__TO DO__.
1) Translate this sentence from the passage on Europeanization below into Spanish: "What populace is meant – that of the ancient Greek city-states, the Swiss cantons, or the nation-states?"
2) In the passage on Europeanization below, which recent responses are named as examples of transnational communication about common challenges?
3) Write what comes next in the passage on Europeanization below, picking up after its final sentence.

__TEXT PASSAGE__.

>>>

A similar thought pattern stems from the  statement that there is no European Demos,  or populace. What populace is meant – that of  the ancient Greek city-states, the Swiss cantons,  or the nation-states? What about the presentday  societies of our intertwined countries? Do  the nation-states themselves still even have a  homogeneous populace or citizenry? 

The nation-state is everywhere as the tacit  conceptual measuring stick that makes the  realities of Europeanization appear deficient:  no populace, no people, no state, no democracy,  no public. In addition to disinterest and sheer  lack of understanding for the debates of other  member states, there is a steadily increasing  number of transnational communication  processes about common challenges, such as  the recent responses to the war in Iraq, to the  democratic revolt in Ukraine, and to European  anti-Semitism. Instead of making stereotyped  assertions that there is no European public,  people should expand the concept of “public”  beyond its fixation on the nation-state and  open it up to a cosmopolitan understanding  that realistically accommodates the dynamics  from which the transboundary forms of the  European public sphere are developing.   

What is “European” in this sense are conational  forms of identity, ways of life, means of  production, and types of interaction that pass  right through the walls of states. It is about  forms and movements of ceaseless bordercrossing.  Horizontal Europeanization is giving  rise to new shadow realities that are lived in  the blind spots of the aliens’ registration office:  multilingualism, multinational networks,  binational marriages, multiple residences educational  mobility, transnational careers, and  linkages between science and the economy.  Both science and economy are globalized and  Europeanized at the same time and it will be  not easy to distinguish between those two aspects.  These spots are spreading and are being  taken for granted by the upcoming generation.  Contemplating these developments, I see five  lines of thought.

<<<

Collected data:

>>>

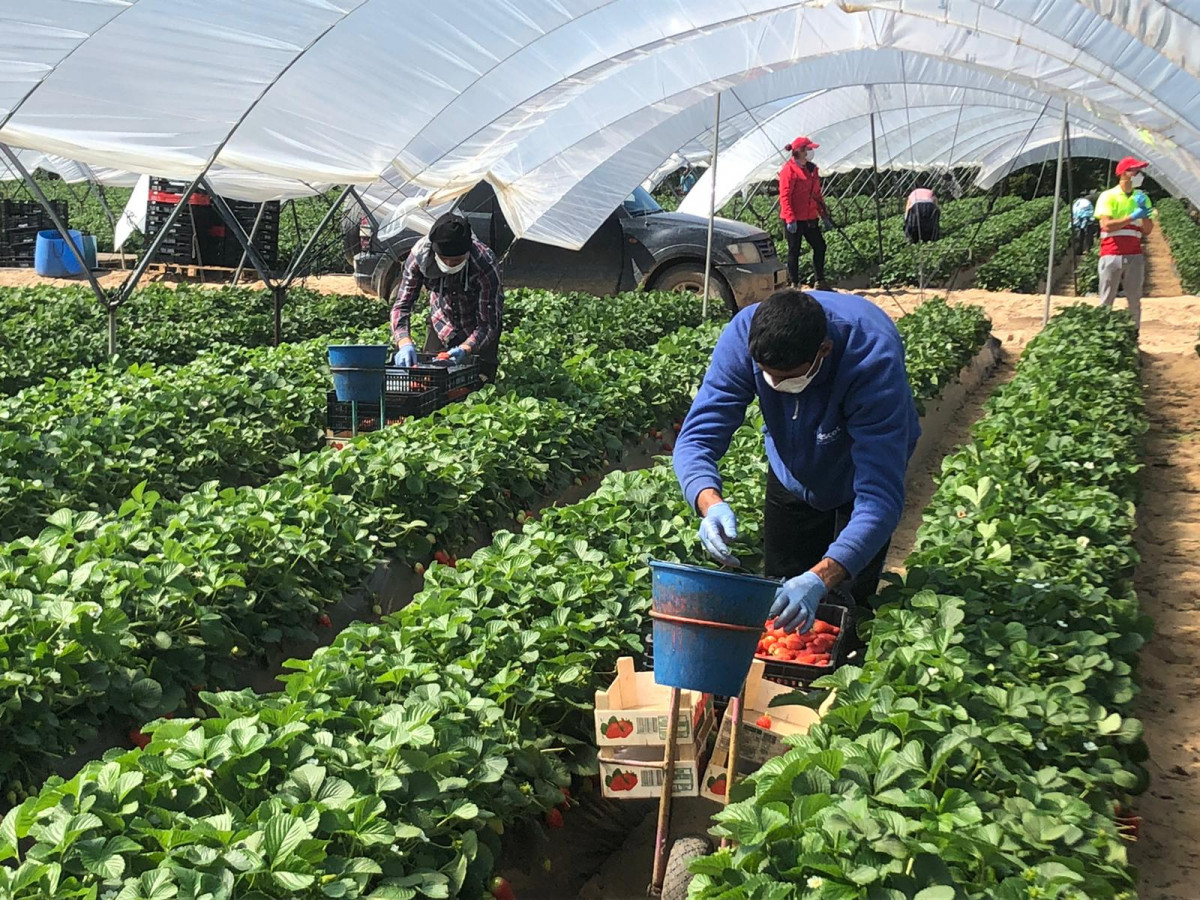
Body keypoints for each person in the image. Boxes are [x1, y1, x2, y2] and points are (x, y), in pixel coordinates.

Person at [673, 289, 919, 636]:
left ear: (824, 350)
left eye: (790, 377)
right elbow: (697, 437)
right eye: (768, 375)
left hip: (856, 469)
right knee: (781, 592)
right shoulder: (744, 337)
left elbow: (879, 498)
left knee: (848, 600)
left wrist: (822, 578)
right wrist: (708, 501)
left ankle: (843, 666)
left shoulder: (871, 357)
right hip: (792, 467)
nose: (776, 384)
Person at [391, 211, 505, 382]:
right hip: (441, 321)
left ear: (467, 253)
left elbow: (488, 323)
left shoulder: (484, 262)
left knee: (479, 380)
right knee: (430, 380)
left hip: (477, 327)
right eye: (445, 259)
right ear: (435, 252)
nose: (450, 265)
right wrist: (404, 342)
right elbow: (402, 305)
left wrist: (466, 348)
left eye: (457, 260)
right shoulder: (419, 257)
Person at [1094, 157, 1156, 330]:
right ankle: (1102, 334)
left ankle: (1133, 335)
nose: (1139, 174)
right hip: (1111, 254)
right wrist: (1132, 216)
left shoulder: (1141, 197)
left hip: (1135, 255)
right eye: (1135, 171)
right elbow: (1106, 225)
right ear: (1123, 173)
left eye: (1139, 171)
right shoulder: (1108, 196)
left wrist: (1143, 214)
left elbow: (1148, 229)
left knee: (1134, 300)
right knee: (1107, 298)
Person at [779, 136, 833, 291]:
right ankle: (795, 284)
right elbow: (785, 196)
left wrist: (823, 214)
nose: (811, 152)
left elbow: (817, 194)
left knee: (820, 246)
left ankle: (820, 281)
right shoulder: (788, 171)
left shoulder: (812, 169)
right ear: (800, 151)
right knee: (794, 250)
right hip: (795, 218)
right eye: (809, 149)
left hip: (810, 217)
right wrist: (790, 218)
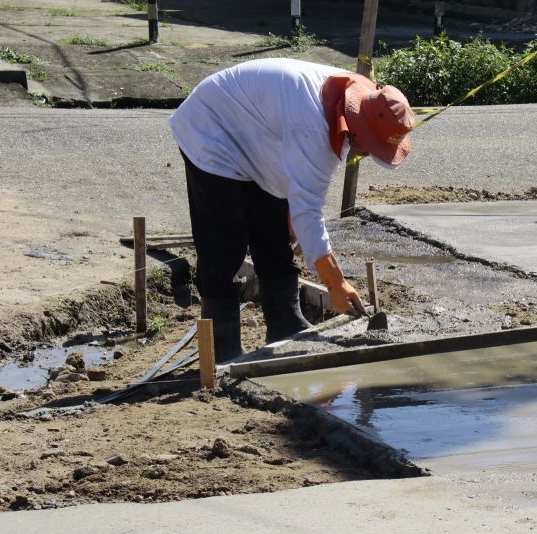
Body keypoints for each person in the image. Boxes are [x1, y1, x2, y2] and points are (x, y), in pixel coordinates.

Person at [169, 58, 415, 362]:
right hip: (211, 126)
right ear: (359, 128)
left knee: (273, 232)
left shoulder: (359, 98)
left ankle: (285, 322)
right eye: (368, 148)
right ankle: (222, 344)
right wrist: (335, 282)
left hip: (256, 131)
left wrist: (294, 216)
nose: (364, 154)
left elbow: (300, 195)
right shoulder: (312, 124)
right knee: (224, 243)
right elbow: (308, 209)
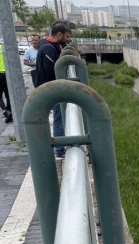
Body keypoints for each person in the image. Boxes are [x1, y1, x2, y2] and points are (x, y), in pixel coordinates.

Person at [36, 23, 72, 158]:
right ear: (59, 34)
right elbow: (53, 70)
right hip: (52, 88)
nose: (67, 40)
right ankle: (59, 150)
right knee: (59, 118)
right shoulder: (48, 49)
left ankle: (59, 147)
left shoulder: (49, 46)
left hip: (51, 87)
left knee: (59, 116)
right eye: (66, 37)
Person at [0, 43, 10, 123]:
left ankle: (5, 111)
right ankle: (10, 111)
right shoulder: (4, 47)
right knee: (8, 95)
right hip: (7, 74)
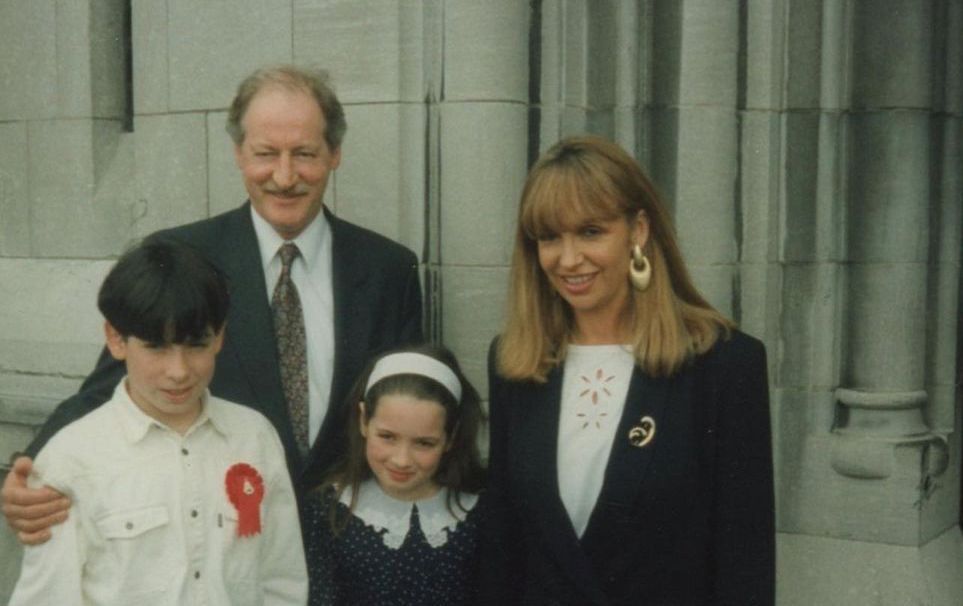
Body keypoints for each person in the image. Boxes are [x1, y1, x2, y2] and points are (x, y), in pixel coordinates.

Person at [2, 64, 423, 544]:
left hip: (352, 551)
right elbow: (108, 386)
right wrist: (32, 469)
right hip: (223, 549)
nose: (284, 177)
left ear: (335, 154)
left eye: (304, 154)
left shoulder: (390, 270)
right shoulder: (182, 258)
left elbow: (412, 408)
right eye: (266, 154)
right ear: (239, 154)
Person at [479, 135, 775, 605]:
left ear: (637, 230)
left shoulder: (723, 365)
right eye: (550, 237)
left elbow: (745, 563)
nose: (568, 258)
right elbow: (502, 545)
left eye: (591, 232)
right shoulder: (515, 361)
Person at [8, 239, 306, 605]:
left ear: (220, 338)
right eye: (156, 347)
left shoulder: (254, 436)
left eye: (196, 345)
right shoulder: (70, 460)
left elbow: (282, 582)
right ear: (116, 340)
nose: (178, 371)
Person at [303, 344, 486, 605]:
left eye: (424, 443)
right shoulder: (328, 508)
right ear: (364, 419)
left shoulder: (477, 512)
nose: (401, 460)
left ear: (451, 437)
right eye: (387, 437)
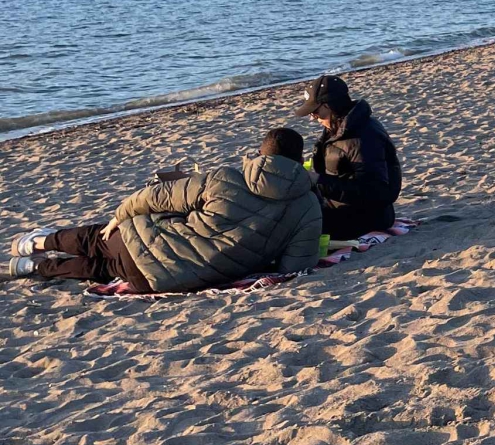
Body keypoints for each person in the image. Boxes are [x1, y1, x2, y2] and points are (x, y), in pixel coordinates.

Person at [5, 128, 322, 292]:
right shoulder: (309, 207)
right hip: (161, 280)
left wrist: (120, 213)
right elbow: (293, 267)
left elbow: (159, 195)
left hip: (150, 243)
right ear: (299, 160)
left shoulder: (227, 177)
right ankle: (36, 269)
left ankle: (36, 244)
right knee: (99, 268)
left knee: (96, 238)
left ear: (260, 155)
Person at [295, 75, 403, 239]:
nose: (312, 117)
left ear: (329, 106)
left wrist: (318, 181)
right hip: (340, 206)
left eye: (315, 112)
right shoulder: (339, 127)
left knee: (297, 229)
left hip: (368, 217)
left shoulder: (363, 137)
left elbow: (375, 192)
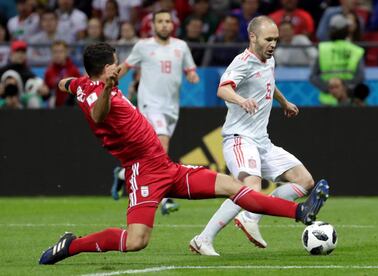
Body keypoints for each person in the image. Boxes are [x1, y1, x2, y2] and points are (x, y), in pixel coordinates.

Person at [38, 42, 329, 265]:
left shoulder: (81, 85)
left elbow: (68, 84)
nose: (119, 69)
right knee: (137, 240)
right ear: (106, 69)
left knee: (233, 187)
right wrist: (106, 89)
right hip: (144, 172)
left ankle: (299, 212)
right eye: (116, 65)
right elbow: (99, 115)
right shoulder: (98, 94)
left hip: (165, 167)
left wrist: (65, 84)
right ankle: (72, 245)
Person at [189, 16, 326, 256]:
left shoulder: (268, 60)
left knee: (304, 181)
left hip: (262, 140)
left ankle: (251, 216)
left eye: (276, 39)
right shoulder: (242, 62)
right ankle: (203, 239)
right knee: (248, 187)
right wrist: (242, 100)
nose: (273, 44)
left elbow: (269, 83)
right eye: (268, 39)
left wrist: (284, 101)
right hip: (239, 138)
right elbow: (222, 88)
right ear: (253, 37)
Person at [110, 10, 199, 216]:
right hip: (150, 104)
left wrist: (192, 76)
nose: (164, 25)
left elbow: (190, 70)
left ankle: (124, 174)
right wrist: (109, 80)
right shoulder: (143, 46)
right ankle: (165, 197)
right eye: (160, 21)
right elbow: (126, 66)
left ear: (172, 25)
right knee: (162, 144)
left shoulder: (181, 46)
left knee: (153, 152)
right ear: (153, 25)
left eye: (168, 21)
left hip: (171, 108)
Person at [310, 14, 365, 106]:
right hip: (347, 100)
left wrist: (329, 89)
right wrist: (343, 89)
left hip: (326, 101)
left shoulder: (323, 49)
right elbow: (360, 76)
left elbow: (313, 77)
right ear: (346, 31)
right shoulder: (355, 50)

<<<

__TASK-BY-TASK OUTPUTS__.
1) ¿A qué población se refiere: a la de las antiguas ciudades-estado griegas, a la de los cantones suizos o a la de los estados-nación?

2) The responses to the war in Iraq, to the democratic revolt in Ukraine, and to European anti-Semitism.

3)
The first is the issue of the dynamic of  inequality affecting Europe as a whole: what  impact does the dismantling of national borders  in Europe have on the European dynamic  of inequality? For one thing, the nation-based  limits to people’s perceptions of social inequality  begin to dissolve as Europeanization moves  forward. In response to the question of what  legitimizes social inequality, there are at least  two possible answers: the merit principle and  the nation-state principle. The first answer is  a familiar, well-rehearsed one and has already  been the subject of critique. It is a perfectly  logical consequence of the national perspective  and relates to domestic inequalities internal  to the state. The second answer provides an  explanation for the “legitimation” of global  inequalities and makes it possible to identify  the major blind spots and sources of error to  which methodological nationalism exposes the  sociology of inequality. Perceptions of inequality  that are based on the national outlook are  subject to a fundamental asymmetry, as far as  both society and social science are concerned.  The “legitimatory achievement” of the nation-  state lies in turning attention inwards  to the exclusion of all else, thereby banishing  transnational and global inequalities from the  field of vision. 

The history of inequality presupposes the  history of equality, that is, the institutionalization  of norms of equality: without equality  there can be no comparability and therefore no  politically relevant inequality. The distinction  between global and national inequalities is  based on the fact that within different national  arenas there are powerful norms of inequality  at work – relating, for example, to civil, political  and social rights, and pre-political national  identities. It is these norms of inequality that  establish both the comparability of inequalities  within the national arena as well as the incomparability  of inequalities between them. 

The EU is an arena where formal  sovereignty can be exchanged for real  power, national cultures nurtured and  economic success improved 

This is the prerequisite for the political legitimation  of socio-political activities within  the nation-state and passivity towards others  “outside” it. If inequality itself were the  key political criterion, it would be extremely  difficult to justify why prosperous European  societies make such huge efforts to organize  financial transfer systems within their own nation-  states on the basis of national criteria of  poverty and neediness, while a large proportion  of the world’s population is threatened daily  with starvation.

 The methodological nationalism that  underpins the sociology of inequality unreflexively  makes nation-state bounded equality  both a presupposition and a constant. This in  turn obscures the fact that it is the nation-state  principle itself that generates the increasingly  scarce resource of legitimation through incomparability  – scarce on account of the dramatic growth and growing consciousness of global  inequalities. To put it another way, the nation-  state principle institutionalizes the act of  looking the other way.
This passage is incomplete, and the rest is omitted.